Uzun yıllar Moskova’ya yüz elli kilometre mesafedeki Tarusa şehrinde hekim olarak çalışmış olan Maksim Osipov, Sovyetler Birliği’nin dağılmasından sonraki dönemin Rus hayatına dair acı tatlı öyküler anlatıyor.
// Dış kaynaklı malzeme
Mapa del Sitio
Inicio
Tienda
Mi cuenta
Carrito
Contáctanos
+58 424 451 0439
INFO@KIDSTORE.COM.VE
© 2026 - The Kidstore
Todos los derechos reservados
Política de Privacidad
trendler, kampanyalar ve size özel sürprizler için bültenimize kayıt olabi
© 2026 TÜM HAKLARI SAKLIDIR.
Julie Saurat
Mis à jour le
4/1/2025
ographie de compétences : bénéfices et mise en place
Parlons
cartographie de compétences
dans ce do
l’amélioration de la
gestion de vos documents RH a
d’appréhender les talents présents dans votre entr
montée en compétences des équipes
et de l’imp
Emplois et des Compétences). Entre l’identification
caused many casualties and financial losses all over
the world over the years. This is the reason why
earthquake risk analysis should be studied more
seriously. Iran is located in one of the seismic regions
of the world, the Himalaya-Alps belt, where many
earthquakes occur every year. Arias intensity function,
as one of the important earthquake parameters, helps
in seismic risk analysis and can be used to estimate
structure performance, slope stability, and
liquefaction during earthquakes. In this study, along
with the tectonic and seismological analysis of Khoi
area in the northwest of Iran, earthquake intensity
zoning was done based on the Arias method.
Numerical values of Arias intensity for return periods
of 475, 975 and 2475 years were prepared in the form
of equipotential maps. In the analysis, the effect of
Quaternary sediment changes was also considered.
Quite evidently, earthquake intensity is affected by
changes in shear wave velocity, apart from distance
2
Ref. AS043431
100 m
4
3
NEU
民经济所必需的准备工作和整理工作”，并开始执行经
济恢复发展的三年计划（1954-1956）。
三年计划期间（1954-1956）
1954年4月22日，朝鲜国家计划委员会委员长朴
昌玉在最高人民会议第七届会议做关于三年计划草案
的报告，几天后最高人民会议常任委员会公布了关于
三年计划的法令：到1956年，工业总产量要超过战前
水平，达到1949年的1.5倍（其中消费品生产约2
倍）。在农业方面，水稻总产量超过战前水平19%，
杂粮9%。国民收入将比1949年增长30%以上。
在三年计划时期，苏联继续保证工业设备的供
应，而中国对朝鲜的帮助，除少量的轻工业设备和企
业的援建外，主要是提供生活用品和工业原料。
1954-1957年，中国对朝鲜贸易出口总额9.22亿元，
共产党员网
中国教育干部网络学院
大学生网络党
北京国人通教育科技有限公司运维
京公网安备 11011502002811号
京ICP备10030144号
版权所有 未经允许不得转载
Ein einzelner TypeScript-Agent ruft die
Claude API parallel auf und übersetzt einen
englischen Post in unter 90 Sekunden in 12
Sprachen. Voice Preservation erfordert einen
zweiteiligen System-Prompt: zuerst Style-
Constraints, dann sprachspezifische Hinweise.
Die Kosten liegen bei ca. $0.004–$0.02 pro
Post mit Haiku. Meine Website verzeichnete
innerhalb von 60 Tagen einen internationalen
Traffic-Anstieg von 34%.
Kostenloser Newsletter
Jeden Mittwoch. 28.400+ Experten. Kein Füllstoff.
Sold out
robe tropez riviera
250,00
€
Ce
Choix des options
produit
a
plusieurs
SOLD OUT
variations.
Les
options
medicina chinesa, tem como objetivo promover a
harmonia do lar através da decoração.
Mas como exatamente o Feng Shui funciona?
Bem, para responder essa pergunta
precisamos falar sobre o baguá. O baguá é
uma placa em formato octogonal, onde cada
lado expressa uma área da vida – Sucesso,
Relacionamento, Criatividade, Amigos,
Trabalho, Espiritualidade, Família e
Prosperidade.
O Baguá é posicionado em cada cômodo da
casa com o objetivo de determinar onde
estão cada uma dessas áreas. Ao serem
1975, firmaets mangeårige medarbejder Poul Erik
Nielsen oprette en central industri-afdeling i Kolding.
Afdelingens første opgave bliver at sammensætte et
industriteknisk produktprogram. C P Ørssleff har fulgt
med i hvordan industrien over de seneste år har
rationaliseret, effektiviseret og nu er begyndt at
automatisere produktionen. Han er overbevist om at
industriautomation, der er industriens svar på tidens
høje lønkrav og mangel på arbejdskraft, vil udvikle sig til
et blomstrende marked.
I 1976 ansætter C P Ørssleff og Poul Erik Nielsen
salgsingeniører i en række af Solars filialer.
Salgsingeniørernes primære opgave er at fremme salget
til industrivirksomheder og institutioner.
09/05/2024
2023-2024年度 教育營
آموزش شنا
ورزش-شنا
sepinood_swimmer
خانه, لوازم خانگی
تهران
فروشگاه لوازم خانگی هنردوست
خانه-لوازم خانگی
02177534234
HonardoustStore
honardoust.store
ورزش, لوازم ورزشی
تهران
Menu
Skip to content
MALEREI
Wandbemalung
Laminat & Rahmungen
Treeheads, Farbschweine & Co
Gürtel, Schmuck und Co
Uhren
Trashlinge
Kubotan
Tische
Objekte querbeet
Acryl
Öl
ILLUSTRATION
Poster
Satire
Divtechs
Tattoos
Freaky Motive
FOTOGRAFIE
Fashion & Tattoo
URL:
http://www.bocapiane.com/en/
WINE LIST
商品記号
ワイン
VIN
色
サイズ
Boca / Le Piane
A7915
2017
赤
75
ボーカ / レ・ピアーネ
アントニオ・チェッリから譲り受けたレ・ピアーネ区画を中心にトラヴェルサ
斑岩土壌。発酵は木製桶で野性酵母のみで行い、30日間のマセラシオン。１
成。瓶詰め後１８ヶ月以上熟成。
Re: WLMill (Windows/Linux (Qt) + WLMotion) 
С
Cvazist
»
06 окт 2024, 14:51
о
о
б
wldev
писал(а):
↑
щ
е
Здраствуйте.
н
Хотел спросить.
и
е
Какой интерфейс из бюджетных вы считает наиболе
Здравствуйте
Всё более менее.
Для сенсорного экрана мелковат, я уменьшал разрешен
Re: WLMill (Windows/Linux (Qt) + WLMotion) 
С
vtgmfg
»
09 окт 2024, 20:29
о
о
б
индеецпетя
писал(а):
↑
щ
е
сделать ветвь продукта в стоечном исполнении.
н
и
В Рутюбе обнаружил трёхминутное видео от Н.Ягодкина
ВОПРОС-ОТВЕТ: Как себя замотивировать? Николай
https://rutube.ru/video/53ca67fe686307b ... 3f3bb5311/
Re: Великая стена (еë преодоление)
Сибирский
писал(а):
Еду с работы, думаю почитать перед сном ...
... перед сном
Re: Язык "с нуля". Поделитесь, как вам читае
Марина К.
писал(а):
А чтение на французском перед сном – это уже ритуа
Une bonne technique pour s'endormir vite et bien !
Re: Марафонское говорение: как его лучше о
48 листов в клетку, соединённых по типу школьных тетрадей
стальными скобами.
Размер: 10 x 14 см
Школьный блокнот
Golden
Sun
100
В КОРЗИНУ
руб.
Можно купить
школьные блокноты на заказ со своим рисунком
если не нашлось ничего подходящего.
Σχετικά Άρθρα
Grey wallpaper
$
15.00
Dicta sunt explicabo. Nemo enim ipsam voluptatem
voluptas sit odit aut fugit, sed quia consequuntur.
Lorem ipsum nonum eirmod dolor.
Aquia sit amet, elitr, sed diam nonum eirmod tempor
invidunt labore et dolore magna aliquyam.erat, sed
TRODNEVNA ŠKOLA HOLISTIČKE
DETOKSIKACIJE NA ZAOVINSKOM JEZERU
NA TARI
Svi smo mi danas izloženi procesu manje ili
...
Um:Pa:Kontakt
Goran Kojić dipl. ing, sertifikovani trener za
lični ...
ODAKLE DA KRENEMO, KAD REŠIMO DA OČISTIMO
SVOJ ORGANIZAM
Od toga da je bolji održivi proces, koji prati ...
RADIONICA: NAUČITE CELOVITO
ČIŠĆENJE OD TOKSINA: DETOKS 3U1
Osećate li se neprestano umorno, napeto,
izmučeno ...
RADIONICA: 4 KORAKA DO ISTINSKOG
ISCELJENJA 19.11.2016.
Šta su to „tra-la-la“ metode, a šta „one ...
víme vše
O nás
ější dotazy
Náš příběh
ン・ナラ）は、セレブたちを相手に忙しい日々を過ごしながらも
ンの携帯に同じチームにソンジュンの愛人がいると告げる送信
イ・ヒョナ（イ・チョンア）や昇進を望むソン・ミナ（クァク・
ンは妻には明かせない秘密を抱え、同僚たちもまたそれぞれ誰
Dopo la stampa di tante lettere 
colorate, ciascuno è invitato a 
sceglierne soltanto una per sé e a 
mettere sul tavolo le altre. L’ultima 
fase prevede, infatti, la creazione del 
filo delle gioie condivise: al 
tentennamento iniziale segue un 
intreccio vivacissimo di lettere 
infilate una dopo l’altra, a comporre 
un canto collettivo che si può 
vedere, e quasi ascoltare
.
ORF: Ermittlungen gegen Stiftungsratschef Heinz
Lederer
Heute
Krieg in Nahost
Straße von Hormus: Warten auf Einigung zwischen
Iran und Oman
Bir başka hekim-yazarın, Anton Çehov’un izinden giden ve Rus edebiyatının günümüzdeki önemli temsilcilerinden biri sayılan Osipov ilk kez Türkçede.
“Osipov’un hikâyeleri, insanlığı –muhteşem, iğrenç, korkunç insanlığı– sevmenin ne kadar zor olduğunu ama insan kalmak için tam da bunu yapmak, insanı sevmek gerektiğini düşündürüyor okuyana. (...) Böyle düşünceler uyandırabilmek yalnızca büyük edebiyatın yapabileceği bir şeydir.”
Svetlana Aleksiyeviç
“Kitap boyunca okurlar durmadan Çehov’u hatırlayacak... Normal insanların sürdüğü yaşamların yakından incelendiği ve okuyanda çarpıcı etkilere yol açan ince, dürüst ve yalın bir hikâye anlatıcılığı bu.”